За окном было желто от вечернего солнца и мокро, снег таял, в размякшей земле подрагивали лужицы, сосулька, прилепившаяся под крышей, звонко капала на подоконник.
Виктор закрыл распухшую буквами тетрадь.
Итак, осталась последняя глава, берем Фрола живым или мертвым, и все. Все! Он потер усталые глаза, смешок колыхнулся в горле.
Сделал! Виктор Павлович, сука, наконец-то написал то, за что ему не стыдно.
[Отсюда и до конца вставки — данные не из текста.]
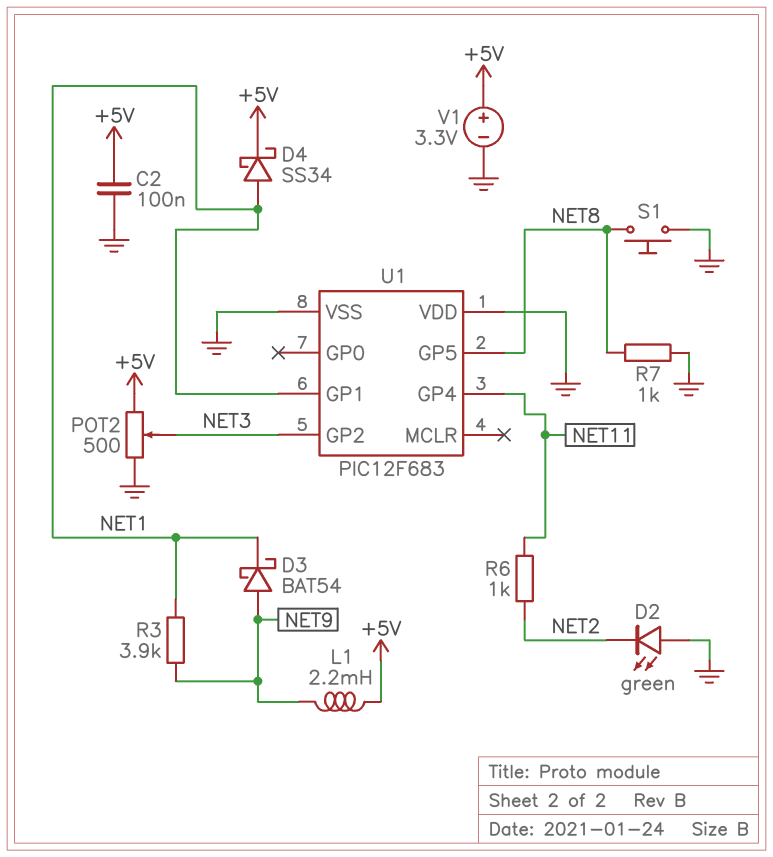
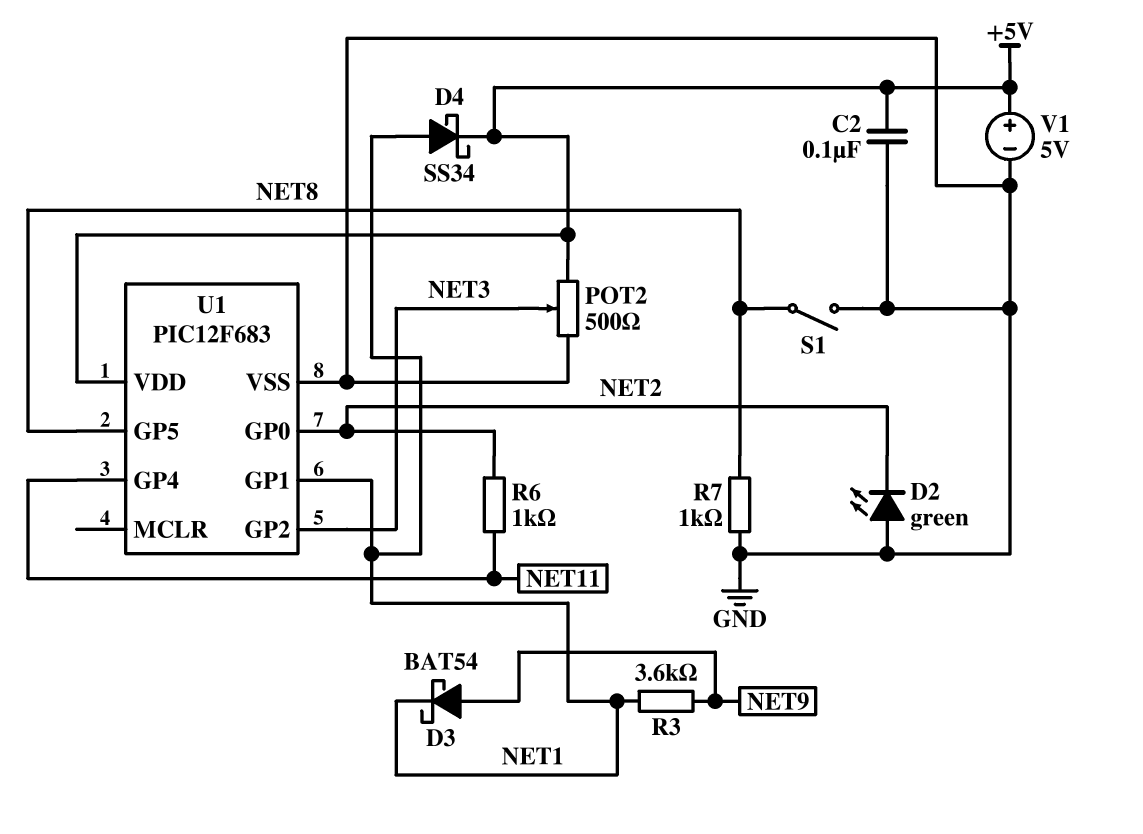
L1: 2.2mH (+5V, NET9) -> none
R3: 3.9k (NET1, NET9) -> 3.6k (NET1, NET9)
S1: button (GND, NET8) -> switch (GND, NET8)
U1 pin GP0: none -> NET2
U1 pin VDD: GND -> +5V
V1: 3.3V (plus +5V, minus GND) -> 5V (plus +5V, minus GND)

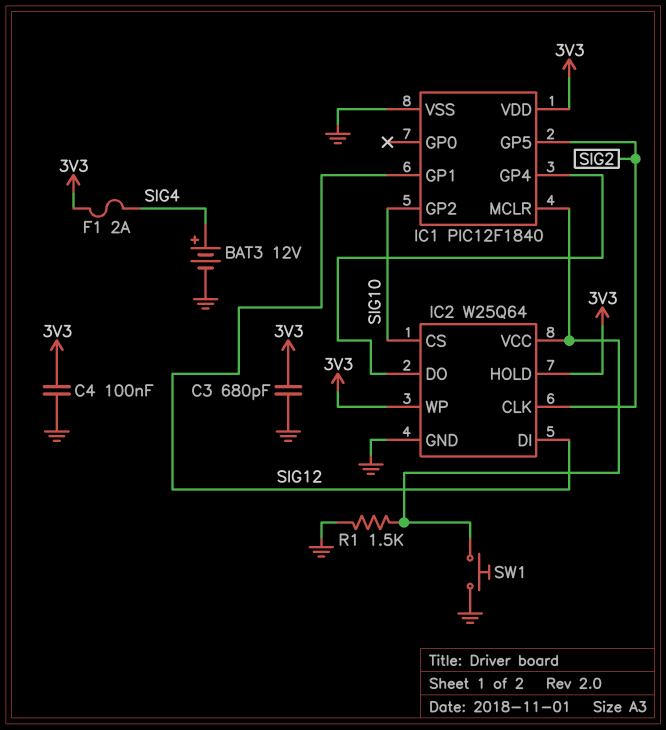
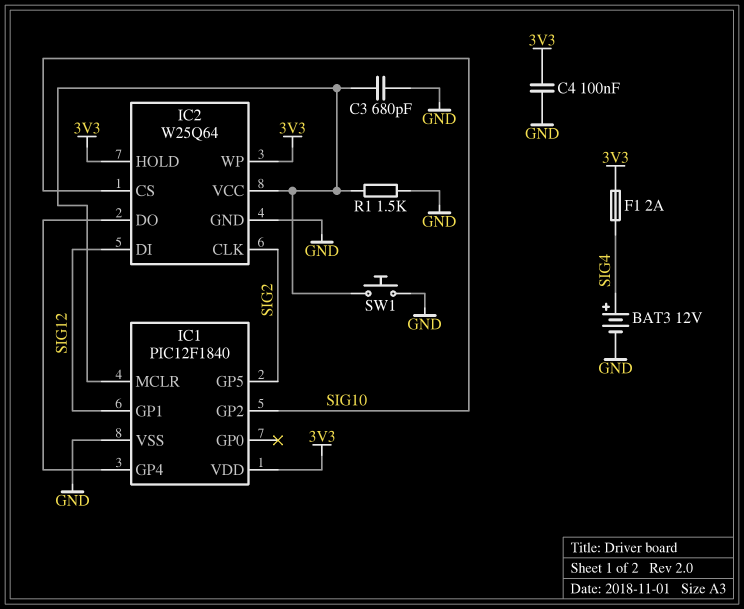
C3: 680pF (3V3, GND) -> 680pF (GND, IC1/MCLR)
Почти написал.
— Ура! — крикнул он, пугая мышей и домовых.
Ну а кого еще пугать в доме с одним-то жильцом?
Ах, товарищи вы мои! — мысленно обратился он к объективно существующим мышам и необъективно обитающим домовым. Знали бы вы, как жизнь играет в человеке после хорошего дела! Скидывал я вам в подпол ерунду, может, вы меня и за хорошего-то человека поэтому не считаете, но скажу вам: ошибаетесь вы, звери и существа. Новый я человек, другой. И мир я менять буду, как могу.
— Ми-ра-жи! — запел Виктор. — Это наша жизнь!
Радость рвалась наружу немузыкальным ревом. Спасайся, кто может.
Он походил по комнатам, вспомнив, что ему надо в магазин, напялил на себя брюки, рубашку и пиджак. Пригладил волосы. К людям все-таки идем, не дикие. А впереди нам светит целая культурно-банная программа, граждане. Виктор достал из утятницы остатки снятой в прошлый раз суммы. Тридцать… сорок тысяч.
На хлеб-макароны хватит.
Чего еще душа желает? Он задумался. Сосиски не хочу. Сервелат финский тоже. Конфеты? Барышня я что ли, чтобы себя шоколадом баловать? Водка сразу нет. Еще есть в собственных закормах. Да и куда сейчас водка? Вот после Фрола горло промочить… Тогда что? Килька-сардины? Кстати, сахара пакет, это да. И чая.